Train a ViT-based model on a dataset
Identify human error on test set using the reference paper previously described
Generate another test set with 20% synthetic errors on label by randomly picking a wrong class
Measure similarity between true positives, true negatives and false positives
Plot distributions

A result is shown Figure 2.

Fig. 2 Error distributions

The overlap between true positives and human errors is higher than between true positives and true negatives. The overlap between true positives and human errors is also higher than between true positives and synthetic errors. This is a clue that human errors are made between images that have high visual similarities. It also explain effectiveness of methods to tackle synthetic noise by giving more confidence to pairs closely aligned, and that they may be non effective for human errors.

They interpret it in the case of SCL by saying that false positives will mostly be easy positives.

New SCL objective: SCL-RHE

Their new objective must satisfy two conditions: (P1) ensuring that the latent class of positive samples match the anchor latent class (i.e. drawing true positives) and (P2) deprioritize easy positives.

They derive a new distribution from which the positive will be sampled:

Equation 6 for positive distribution

which is formed by a coefficient that gives more weight to samples far from the anchor and a probability distribution which is the true positive distribution (unknown). This distribution is then derived using the perspective of Positive-Unlabeled learning and integrated in the loss. The expectations obtained in the loss are then approximated and samples are drawn using a Monte Carlo importance sampling strategy. Please refer to the article and its supplementary material for more detailed explanation.

Qualitatively, samples will be mostly drawn from the hard positives and sometimes in the negative set.

They also use this method for negative pairing even if the impact is supposed to be less important.

Experiments

Three setups are considered:

from scratch with human-labelling errors
transfer learning with pretrained weights (with human-labelling error)
pre-training with high levels of synthetic errors

They use the official train-test splits, and different architectures (BEiT/ViT-based and ResNet-50).

1. Training from scratch

SCL is used for a pre-training task then a classification head is added to evaluate the classification performances with a frozen network. The datasets considered are CIFAR10, CIFAR100 and ImageNet-1k (error rate 5.85%).

Table 1 Training from scratch

The performances are better than classical supervised and classical Supervised CL (see Table 1). They are also better than Sel-CL and TCL, methods that mitigate synthetic errors, maybe because these methods discard some samples that may deteriorate their performances. Transformers models are less efficient for “small” datasets.

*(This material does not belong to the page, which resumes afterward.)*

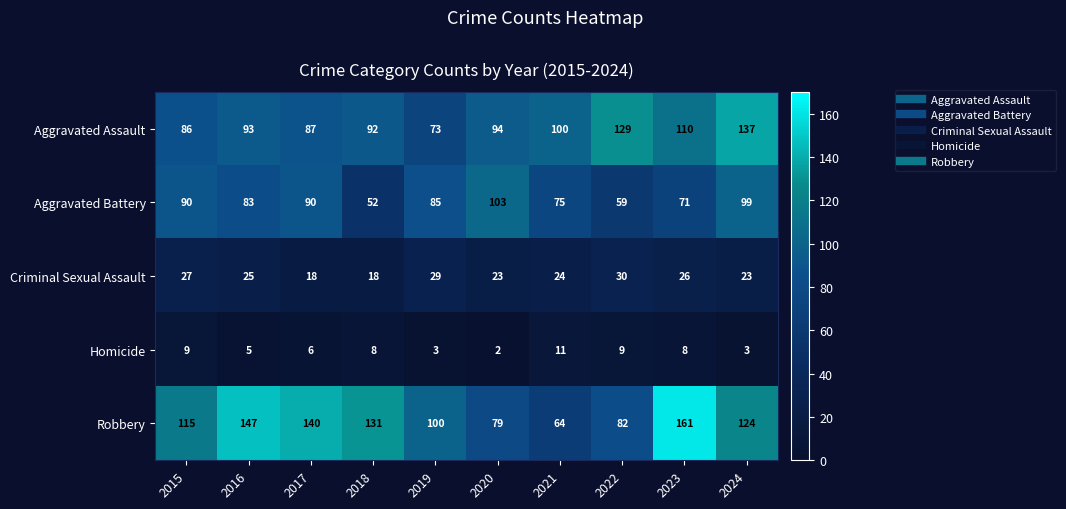

What is the difference between the second highest and second lowest values in the Criminal Sexual Assault series?

11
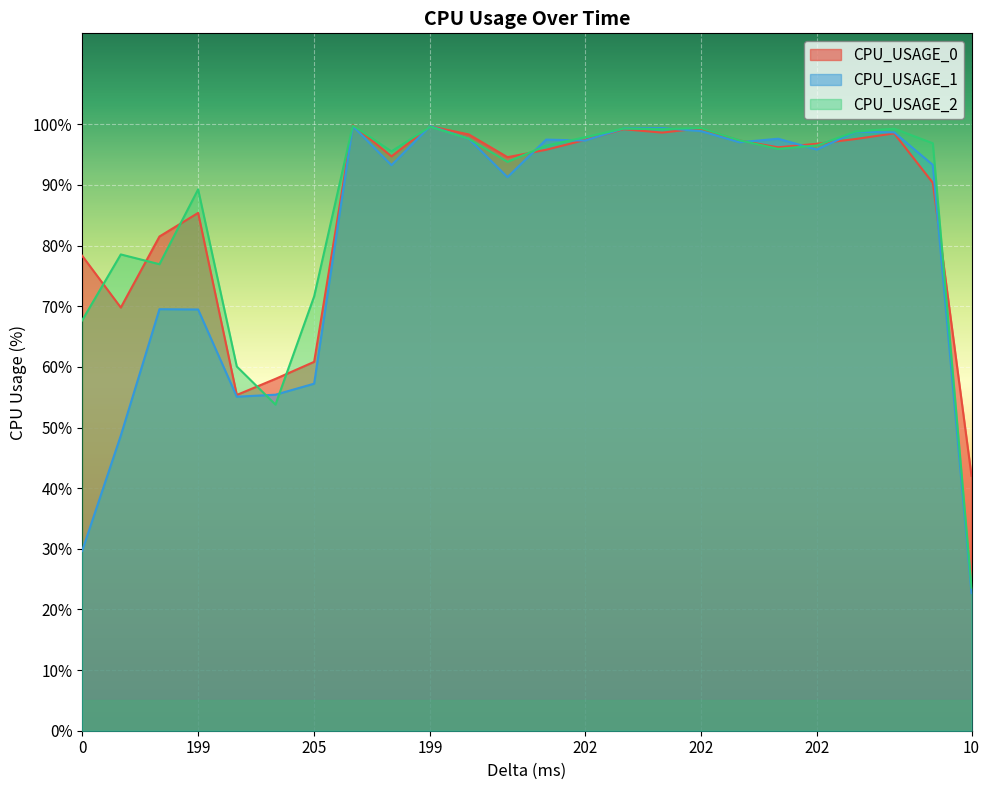

What is the difference between the second highest and second lowest values in the CPU_USAGE_2 series?

45.8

They also evaluated on the corrected test splits: SCL-RHE has the best improvement (see Table 2), which may show that it is less overfitting on human errors. SCL-RHE is successful at less overfitting.

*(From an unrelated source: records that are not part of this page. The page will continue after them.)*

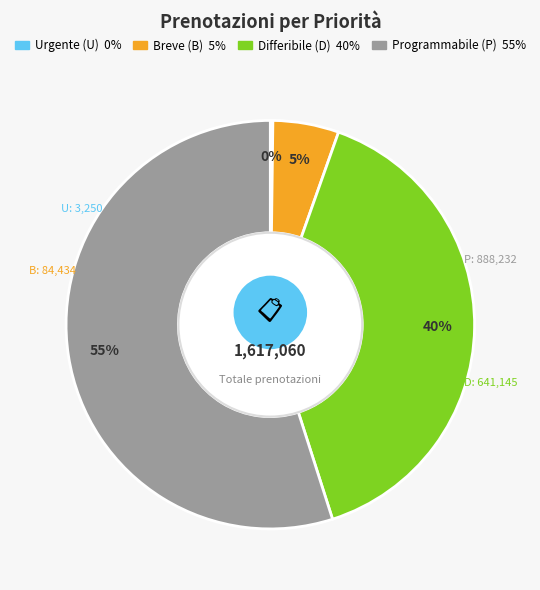

What percentage is the Differibile (D) slice, to the nearest percent?

40%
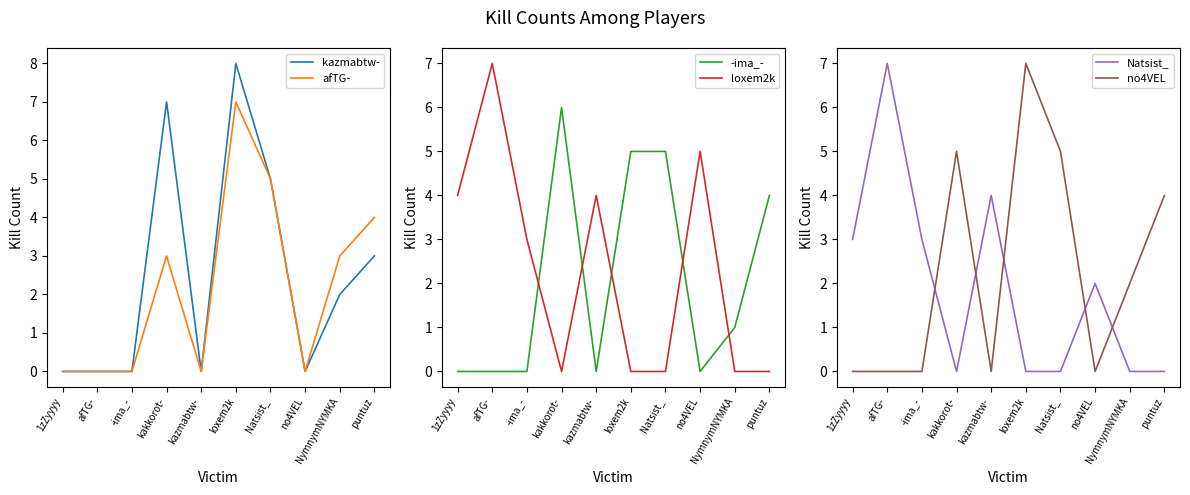

At which category is the sum across all series the highest?

loxem2k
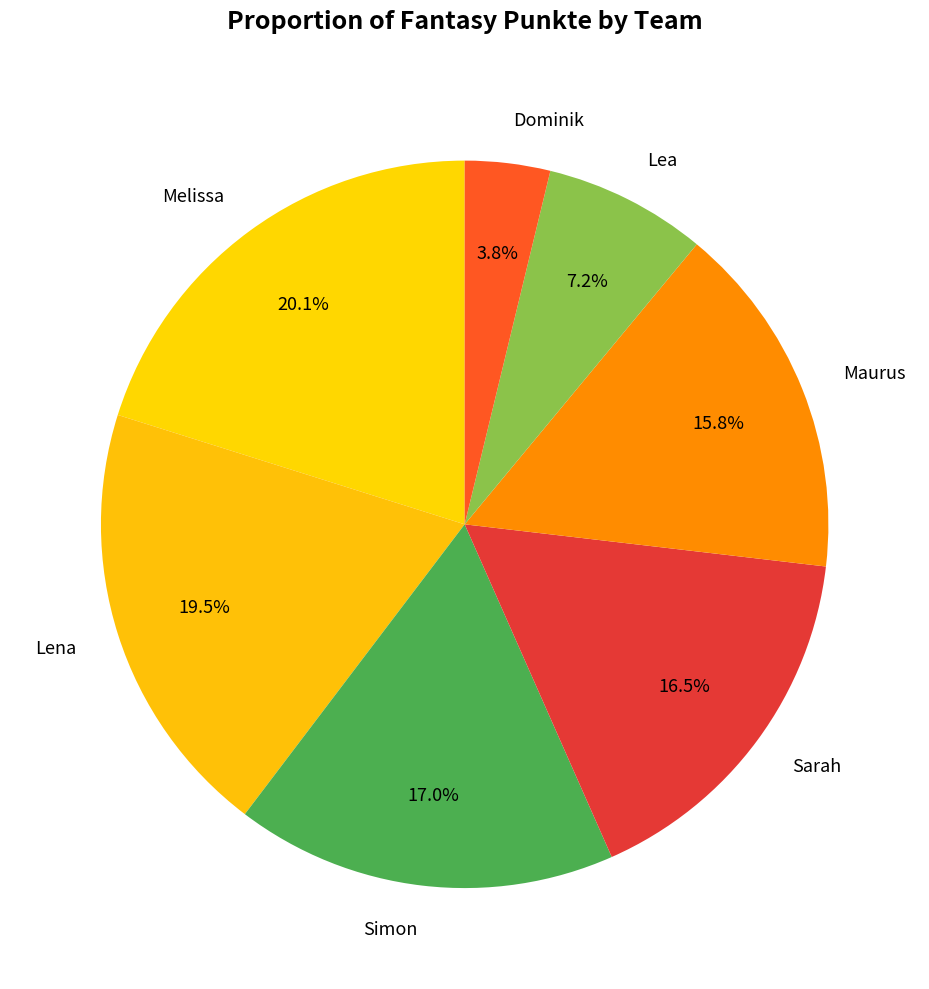

To the nearest percent, what is the average slice percentage?

14%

Table 2 with corrected test-sets

2. Transfer learning

They use the pre-trained weights of ImageNet-21k, and finetuned on smaller datasets CIFAR-100, CUB-200-2011, Caltech-256, Oxford 102 Flowers, Oxford-IIIT Pets, iNaturalist 2017, Places365, and ImageNet-1k. It also gave the best performances.

3. Robustness to synthetic noisy labels

Existing methods to tackle synthetic labels errors have low computational efficiency: extra module for confidence, calculate graphs… They wanted to test their method in this setting. They trained the models on CIFAR dataset with a train dataset corrupted with synthetic errors. They used a ResNet-18. SCL-RHE is faster than other mitigation techniques, and have stable performance across error rates (see Table 3.), with the same order of magnitude than SupCon without synthetic errors.

Table 3 Performances with synthetic errors

Conclusion

The limitations are:

Determining a constant error rate, but a default value can be taken and they found some low sensitivity.
Not SOTA for synthetic labels, but stays performant.
They chose a setting of low error rate and high number of classes

They proposed a new objective that helps performance by mitigating human-labelling errors.